VRM in the States: Connecticut
Connecticut approved automatic voter registration administratively in May 2016 and began implementation in August. When eligible citizens interact with the DMV, their information is transferred electronically to election officials, who register all those who do not opt out of registration at the DMV. This built on legislative efforts to pass automatic registration in the state. On March 7, the Brennan Center submitted oral and written testimony before the Joint Committee on Government Administration and Elections in support of the bill. Learn more about automatic registration here.
This effort is part of a trend of state governments advancing automatic registration.
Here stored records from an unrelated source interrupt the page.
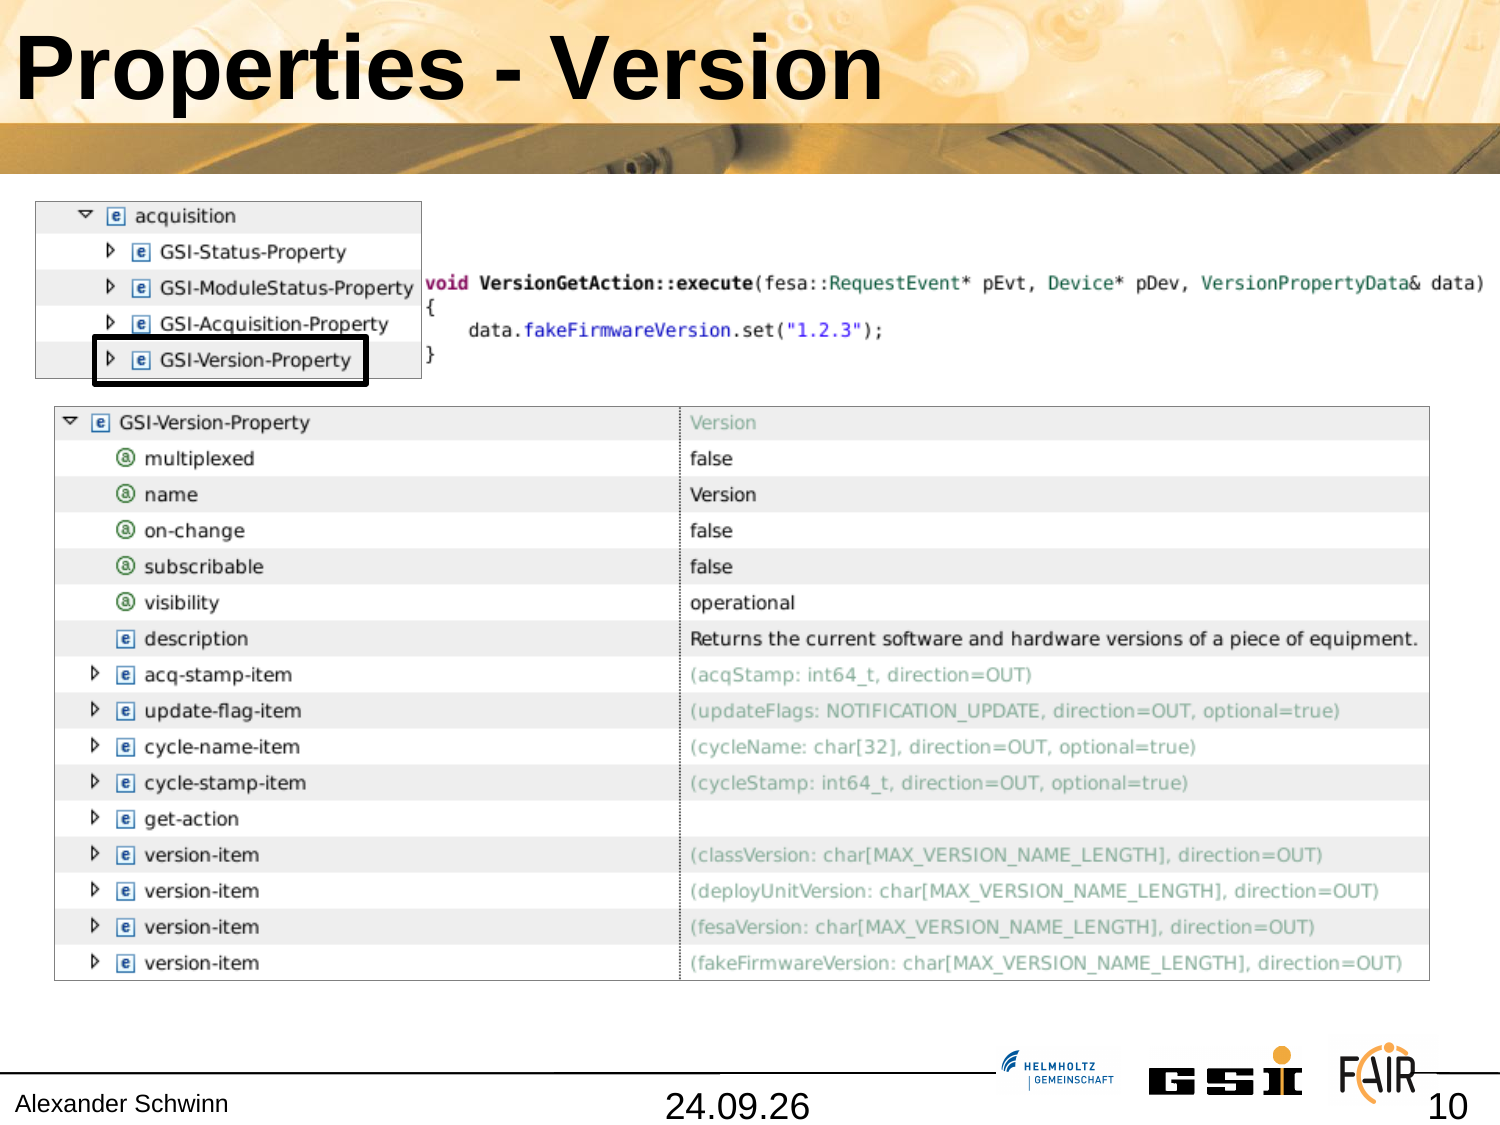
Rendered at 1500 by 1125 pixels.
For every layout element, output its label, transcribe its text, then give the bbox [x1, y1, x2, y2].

picture [425, 271, 1500, 371]
picture [35, 201, 422, 379]
picture [97, 340, 363, 379]
picture [1328, 1034, 1439, 1106]
picture [996, 1046, 1121, 1095]
picture [1149, 1046, 1302, 1095]
picture [54, 406, 1430, 981]
picture [0, 126, 1500, 175]
title Properties - Version [0, 0, 1500, 126]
In March 2015, Oregon became the first state to pass a law to automatically register eligible citizens when they interact with the DMV. California, Vermont, West Virginia, and Alaska all followed, authorizing automatic registration between 2015 and 2016.
Prior Advances in Voter Registration Modernization
This reform builds on Connecticut’s existing voter registration modernization efforts:
- Online Voter Registration: Connecticut launched online voter registration through the Secretary of State’s office in 2014. Eligible citizens with a state driver’s license or non-driver ID can use the system to register to vote and update their registration information.
- Election Day Registration: Connecticut implemented Election Day registration in 2013. For general elections, voters can register in person at certain designated locations on Election Day.
- Portability: Registered voters who move to a new town within the state without updating their registration can, on Election Day, re-register at a designated location and then cast a regular ballot at their new polling place. Registered voters who move within the same town can affirm their new address at their polling place and cast a regular ballot.
- Electronic Pollbooks: Connecticut began implementing electronic pollbooks in 2015.
Gains from Voter Registration Modernization in Connecticut
The steps Connecticut has taken thus far have yielded increases in voter registration, and the state expects financial benefits. For example:
- During a March 2015 interview with Brennan Center staff, Connecticut election officials reported they expect to save money from online voter registration by printing fewer paper application forms and hiring fewer personnel to process applications.
- Connecticut implemented online registration at a cost of approximately $330,000.
- In the first two months of online voter registration, the Secretary of State’s office received 24,300 new voter registration applications and 4,500 updates to existing registrations.